Our website got nay-nayed

One of our brands recently suffered a DDoS attack - thankfully not a sustained one, but enough to impact website availability and rethink our defensive strategies.

What’s a DDoS attack? #

DDoS stands for Distributed Denial of Service. From my besties over at Cloudflare:

A distributed denial-of-service (DDoS) attack is a malicious attempt to disrupt normal traffic of a targeted server, service or network by overwhelming the target or its surrounding infrastructure with a flood of Internet traffic.

This is fine

So, what did we actually learn from this event?

Log everything #

Absolutely everything. All the logs, all the time.

I had previously set up a centralised log ingestion and analysis system (Graylog) on-prem with a combination of rsyslog and nxlog feeding messages into discrete streams, with extractors to convert the plain text logs into meaningful data.
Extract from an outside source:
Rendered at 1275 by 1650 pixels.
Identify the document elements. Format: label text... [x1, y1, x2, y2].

This was a massive help; we were able to quickly search logs of our reverse-proxy server and our backend Docker instances for messages relating to the incident. We were able to look for a specific timeframe, find the remote IP addresses where the attack originated from, and then search the logs for the rest of our fleet to see if the attacker had been probing anything else.
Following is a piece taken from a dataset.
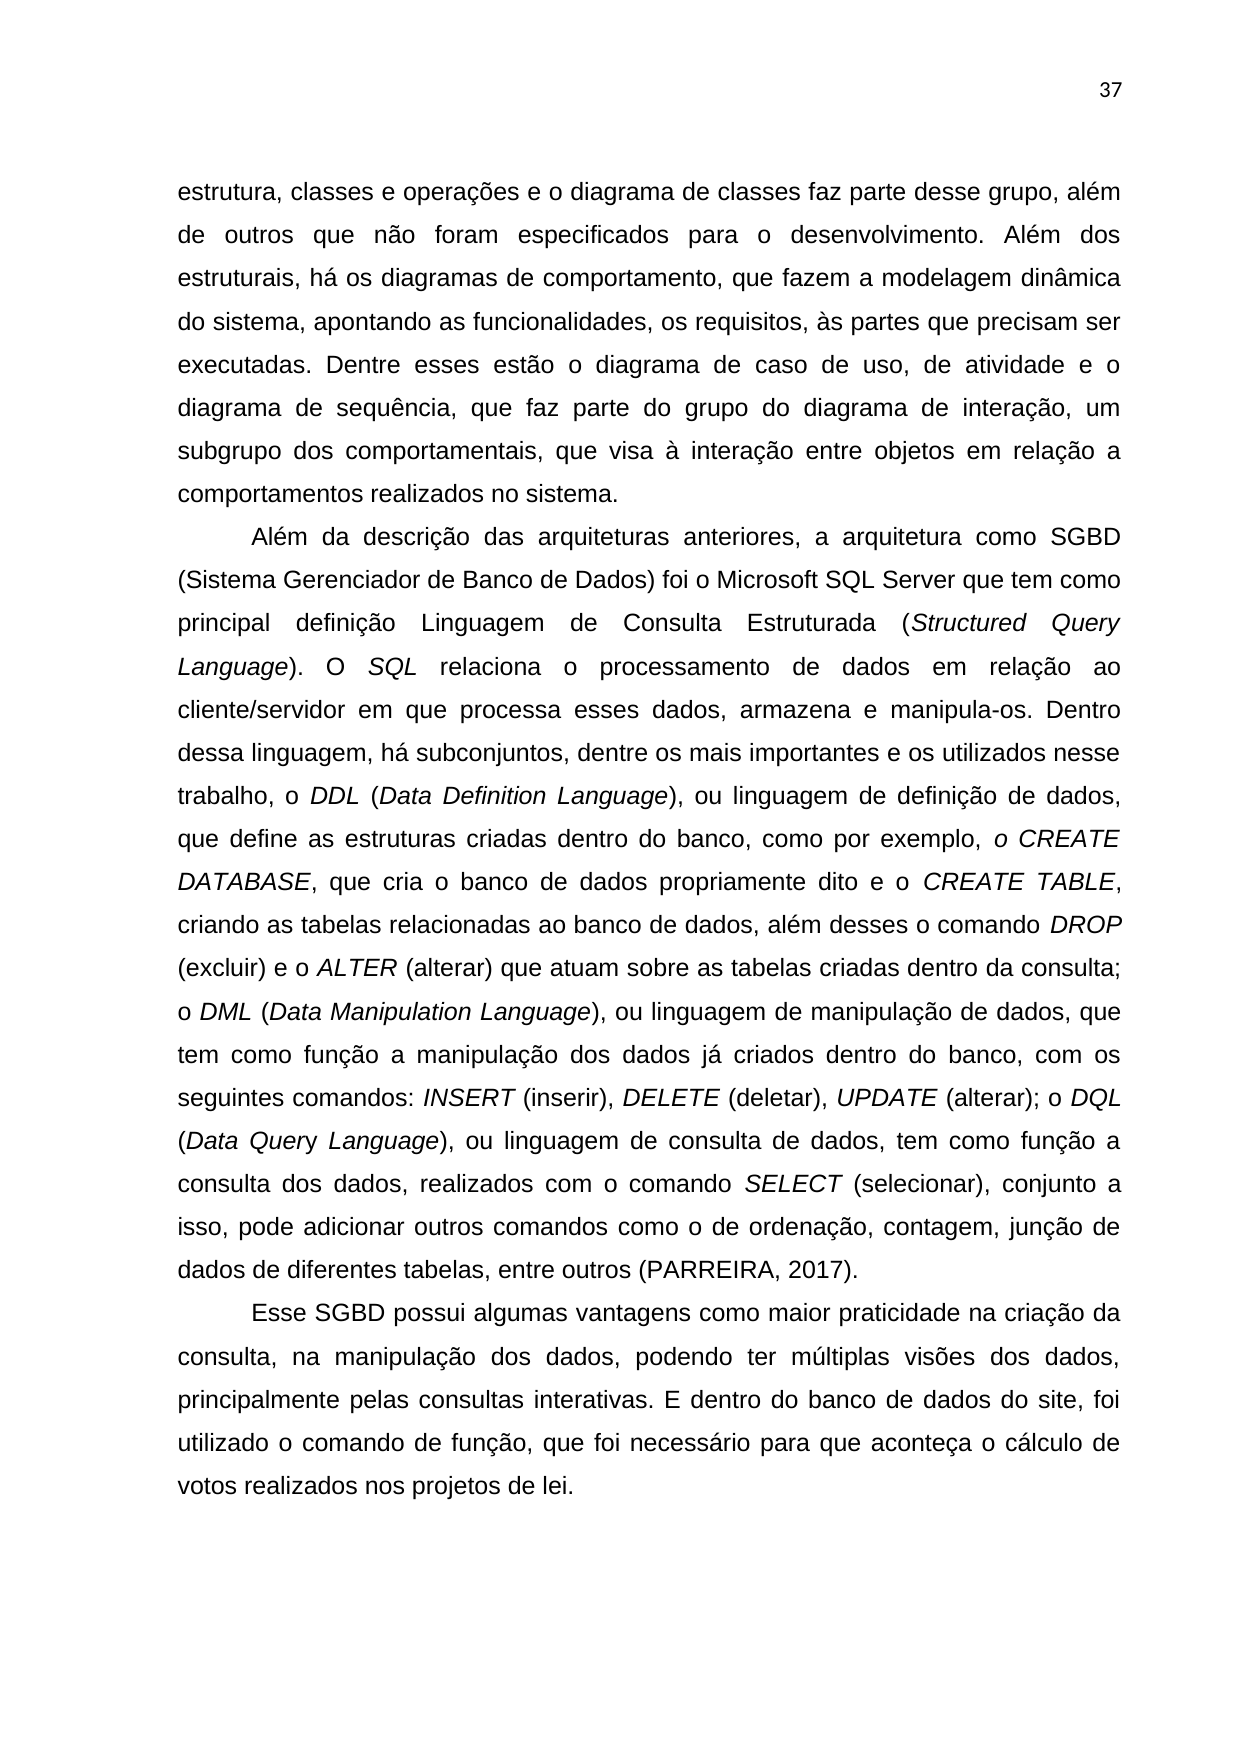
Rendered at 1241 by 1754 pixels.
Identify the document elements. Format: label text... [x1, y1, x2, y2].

text Além da descrição das arquiteturas anteriores, a arquitetura como SGBD (Sistema Gerenciador de Banco de Dados) foi o Microsoft SQL Server que tem como principal definição Linguagem de Consulta Estruturada (Structured Query Language). O SQL relaciona o processamento de dados em relação ao cliente/servidor em que processa esses dados, armazena e manipula-os. Dentro dessa linguagem, há subconjuntos, dentre os mais importantes e os utilizados nesse trabalho, o DDL (Data Definition Language), ou linguagem de definição de dados, que define as estruturas criadas dentro do banco, como por exemplo, o CREATE DATABASE, que cria o banco de dados propriamente dito e o CREATE TABLE, criando as tabelas relacionadas ao banco de dados, além desses o comando DROP (excluir) e o ALTER (alterar) que atuam sobre as tabelas criadas dentro da consulta; o DML (Data Manipulation Language), ou linguagem de manipulação de dados, que tem como função a manipulação dos dados já criados dentro do banco, com os seguintes comandos: INSERT (inserir), DELETE (deletar), UPDATE (alterar); o DQL (Data Query Language), ou linguagem de consulta de dados, tem como função a consulta dos dados, realizados com o comando SELECT (selecionar), conjunto a isso, pode adicionar outros comandos como o de ordenação, contagem, junção de dados de diferentes tabelas, entre outros (PARREIRA, 2017). [177, 522, 1122, 1284]
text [177, 177, 1122, 508]
text Esse SGBD possui algumas vantagens como maior praticidade na criação da consulta, na manipulação dos dados, podendo ter múltiplas visões dos dados, principalmente pelas consultas interativas. E dentro do banco de dados do site, foi utilizado o comando de função, que foi necessário para que aconteça o cálculo de votos realizados nos projetos de lei. [177, 1298, 1122, 1500]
Unfortunately, the one thing we weren’t logging were nginx access logs. This could have added value to our incident analysis.

All the logs, all the time

Not all attacks can be stopped by fail2ban #

We had been heavily dependent on fail2ban as our primary mitigation for DDoSing. However, fail2ban works from the logfiles of services it monitors - nginx, sshd, etc.

What happens if the log entries don’t trigger a fail2ban event?

Fail2banfail

Within less than 60 seconds we had nearly 400 TCP CONNECT events to our reverse proxy from four IP addresses. If we had been using a limiter queue on iptables these connections would have been blocked at the firewall level, massively reducing the risk of a successful DDoS event.

Don’t put all your eggs in one basket #

Due to a myriad of political reasons, this brand’s website was not load balanced and not protected by a WAF. The result was obvious; the backend server crumbled under the load, and our frontend server started throwing HTTP 500 outage pages.

Further, we naivley believed our datacentre would shield us from a DDoS attack. The truth of the matter is, this attack was of such a small scale that it didn’t even register on their alerting, instead showing up as little more than a surge of traffic synonomous with a flash sale/click frenzy. Instead, our website gave way before the DDoS attack fully gained momentum.

Microcache #

The evidence gathered in the course of the investigation suggests that our backend web application gave up the ghost under the load, before our datacentre’s DDoS protection even registered it. That doesn’t bode well for our marketing department. Suppose they organised a click frenzy sale, and our traffic volumes spiked?

One way to mitigate that is to leverage the microcaching functionality of nginx. This little tool lets us cache parts of the website for short periods of time (e.g. 30 seconds), resulting in significant reduction in resource usage on the backend servers.

Now, this would’ve done almost nothing to mitigate the DDoS attack. At best, it would have prolonged it enough for our datacentre’s DDOS protection to get into gear. However, it’s an important real-world demonstration of the capabilities of that brand’s website.

Mitigations #

Well, Cloudflare is an obvious way to mitigate the risk of a DDoS, but you all know my feelings on Cloudflare…

The current plan is to move this brand’s site to AWS, at which point it’ll go behind an auto-scaling group, an application load balancer, and a WAF.

Surely you can't be serious?